Tuesday, November 07, 2006

Jeremiah on Election Day ...

My friend Mark Gordon over at Suicide of the West is something of a contemporary Jeremiah. He is also a very nice man, and he has kindly encouraged his readers to pray for Liz. Let the Jeremiad below serve as my tribute to those like Mark who are trying to do for our age what Jeremiah tried to do for his.

The Israelites of Jeremiah's time put their trust in empty temple rituals, and the prophet mocked their incantations: "The temple of the Lord, the temple of the Lord ..." Today we believe in politics. The voting booth is where we go to assure ourselves of the peace and prosperity for which we long. Just as temple worship was an Israelite essential, as Jeremiah would affirm, so, too, is the democratic process. But the latter is even less likely than the former to rectify the kind of deep-seated cultural and spiritual ills by which we are today beset.
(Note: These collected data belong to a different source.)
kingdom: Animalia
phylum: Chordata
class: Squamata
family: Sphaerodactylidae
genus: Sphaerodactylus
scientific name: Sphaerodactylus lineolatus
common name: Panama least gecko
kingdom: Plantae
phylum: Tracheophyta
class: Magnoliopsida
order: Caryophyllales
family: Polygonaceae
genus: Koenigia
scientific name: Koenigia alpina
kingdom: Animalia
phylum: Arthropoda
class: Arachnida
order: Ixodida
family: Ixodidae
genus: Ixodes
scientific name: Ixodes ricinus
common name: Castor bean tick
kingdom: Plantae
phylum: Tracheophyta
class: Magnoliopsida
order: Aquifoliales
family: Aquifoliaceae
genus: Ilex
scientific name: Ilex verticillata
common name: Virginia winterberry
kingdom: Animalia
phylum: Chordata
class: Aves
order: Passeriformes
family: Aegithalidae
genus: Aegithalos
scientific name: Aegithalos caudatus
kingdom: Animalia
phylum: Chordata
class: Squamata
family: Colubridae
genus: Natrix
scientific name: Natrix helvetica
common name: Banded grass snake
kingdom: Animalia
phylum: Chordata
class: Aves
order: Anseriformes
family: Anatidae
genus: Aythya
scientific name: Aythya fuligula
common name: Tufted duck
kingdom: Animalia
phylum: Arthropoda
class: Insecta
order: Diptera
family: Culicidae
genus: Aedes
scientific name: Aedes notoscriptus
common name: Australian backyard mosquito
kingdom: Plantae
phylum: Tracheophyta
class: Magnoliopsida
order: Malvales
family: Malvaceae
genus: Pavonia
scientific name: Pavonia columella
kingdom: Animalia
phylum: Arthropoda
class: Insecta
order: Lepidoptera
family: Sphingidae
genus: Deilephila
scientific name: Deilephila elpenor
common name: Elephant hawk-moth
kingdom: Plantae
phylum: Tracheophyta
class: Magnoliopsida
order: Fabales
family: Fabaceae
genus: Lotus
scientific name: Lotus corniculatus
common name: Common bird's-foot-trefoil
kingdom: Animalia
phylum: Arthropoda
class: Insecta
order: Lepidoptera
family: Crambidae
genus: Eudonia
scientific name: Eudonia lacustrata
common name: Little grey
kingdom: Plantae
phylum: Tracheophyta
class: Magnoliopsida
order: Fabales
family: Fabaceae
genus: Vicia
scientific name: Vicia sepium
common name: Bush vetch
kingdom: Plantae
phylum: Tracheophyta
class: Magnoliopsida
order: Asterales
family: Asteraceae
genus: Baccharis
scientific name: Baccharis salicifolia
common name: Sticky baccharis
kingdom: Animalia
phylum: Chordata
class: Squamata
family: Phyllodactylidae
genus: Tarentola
The Trinity Forum recently published on its website a sobering jeremiad by the distinguished British historian Paul Johnson. In it Johnson pulled no punches, declaring the 20th century to have been "the worst age since the human race came into existence, in terms of moral turpitude," due largely, he argued, to the "growth of secularism and the spread of ideologies based on the proposition that ideas matter more than people," an ideological characteristic for which, he argues, Islamic jihadists have countless Koranic proof-texts ready at hand.

"Between them," he wrote, "the three anti-God regimes of Hitler, Stalin, and Mao Tse-Tung were directly responsible for the death of 120 million people. Mao Tse-Tung’s regime accounted for 70 million of these, and on the evidence of Jung Chang’s meticulous investigative biography, he must be accounted the most evil man who ever lived, of whom we have detailed knowledge, without any redeeming qualities whatever."

Nor is there reason to think that the appropriate lessons have been learned, for, as Johnson warns, we see around us "the rise of a brutal technological adventurism which may deprave and ultimately destroy us." And he sums up this lament with an anecdote:
I recall attending the opening of Tate Modern, brainchild of Nicholas Serota, said to be the most powerful individual ever to hold sway over art in Britain. I found a room there empty except for a large video screen and three children, a girl of about ten and her younger brother and sister. They were sampling modern art—a video of a man masturbating. That this kind of episode was no accident I deduce from the latest obiter dicta of Charles Saatchi, said to rival even Serota in the power he wields over our art:

"I know I sound like some ghastly creep, but there is something enchanting about seeing children sitting around a Chapman Brothers piece showing penises coming out of girls’ eyes, and drawing it neatly to take back to their teacher."

Pushing aside this distasteful nihilism, it is worth remembering that art produced in an age of faith often reveals human beings at their most constructive, rational, and eirenic. I recently had the pleasure of painting the glorious west façade of Strasbourg Cathedral. This noble edifice is surrounded by a parade of secular European history and progress, modernistic glass and steel buildings of unspeakable ugliness and repellent design, housing the European Parliament, the Court of Human Rights, the international this and that—and of course thousands of identikit bureaucrats. Here we have the basic machinery which recently tried to foist on Europe a constitution which repudiated their Christian past. Yet in the midst of this moral chaos is the Cathedral, actually built by Europeans cooperating together, designed and decorated equally by French and Germans over five long centuries of devotion and worship, a building which grew almost organically under the overarching religion which they all shared.
A jeremiad to be sure, but not without an expression of the kind of theological hope that not only cannot be extinguished by historical catastrophes, but which is stirred to life by them:
Somehow we have to bring back into our private lives, and into our public life, the spiritual element, the sense of awe at the magnificence and possibilities of creation, the pride in goodness and altruism, the fear of wrong-doing and materialistic arrogance, the poetry of the numinous, and, above all, the love of our fellow human beings which is inseparable from the belief that all human life, in some way, is created in the image of divinity.
Amen to that. At the end of the day, the purpose of all the dire warnings is a positive one: to bring us to our senses by bringing us to our knees.